Panchanan Panigrahi

Posted on Sep 21, 2024 • Edited on Sep 22, 2024

How To Use Terraform Data Source

#terraform #devops #beginners #aws

What is a Data Source in Terraform?
How Data Sources Work
What we will cover in this project:
Conclusion

Terraform, developed by HashiCorp, is a powerful Infrastructure as Code (IaC) tool that allows users to define, provision, and manage cloud infrastructure across multiple providers such as AWS, Azure, and Google Cloud. By using declarative configuration files, Terraform enables the automation of infrastructure, making it easily version-controlled and shared across teams. This ensures consistency, scalability, and reliability across different environments.

A key concept in Terraform is data sources, which play a vital role in enhancing the accuracy and flexibility of your infrastructure management. In this post, we'll explore what data sources are, how they work, and why they are important for building adaptive, maintainable, and efficient infrastructure.

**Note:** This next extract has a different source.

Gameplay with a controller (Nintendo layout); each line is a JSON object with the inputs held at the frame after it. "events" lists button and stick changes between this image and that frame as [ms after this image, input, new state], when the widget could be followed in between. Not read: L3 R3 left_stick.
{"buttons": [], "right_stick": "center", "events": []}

What is a Data Source in Terraform?

A data source in Terraform is a way to query and retrieve information about existing resources that have already been created, either by Terraform itself or by other means, such as cloud providers. Instead of creating new resources, data sources allow you to reference and incorporate external data into your Terraform configuration.

Data sources provide a powerful mechanism to:

Integrate existing infrastructure: Leverage resources managed outside Terraform (e.g., manually provisioned databases or networks) without recreating them.
Enhance modularity: Data sources enable Terraform modules to dynamically adapt to different environments by fetching relevant information, such as an existing Virtual Private Cloud (VPC) ID or security group rules.
Increase efficiency: Rather than hardcoding values like resource IDs or manually looking up resource properties, data sources allow Terraform to dynamically retrieve and use the most up-to-date data.

How Data Sources Work

In Terraform, a data source is defined using the data block. When executed, Terraform queries the specified provider for the requested data, retrieves it, and makes it available within the configuration.

Syntax of data block:



data "<PROVIDER>_<RESOURCE_TYPE>" "<NAME>" {
  # Configuration arguments
}

Syntax for reference to this data block resource attribute:



data.<provider>_<resource_type>.<name>.<attribute>

These things may look overwhelming to you, so let's understand data source through a hands-on example project.

What we will cover in this project:

In this project, we’ll explore how to leverage Terraform Data Sources to retrieve and use existing AWS resources, specifically the default VPC and its associated subnets. We will create an Ubuntu EC2 instance, install Nginx, and associate the instance with the default VPC and a specific subnet using Terraform’s data sources. By doing this, you’ll gain a clear understanding of how data sources work and how they can make your Terraform configurations more dynamic and flexible.

AWS provides a default VPC and subnets in each region, which are ready to use. These resources are often sufficient for basic projects. If you don’t already have a default VPC in your AWS environment, follow these steps to create one:

Navigate to the VPC section of the AWS Console.
On the left-hand menu, click Your VPCs.
Click on the Actions dropdown menu.
Select Create Default VPC.

This will automatically create the default VPC and associated subnets, which you can then use in your Terraform configuration.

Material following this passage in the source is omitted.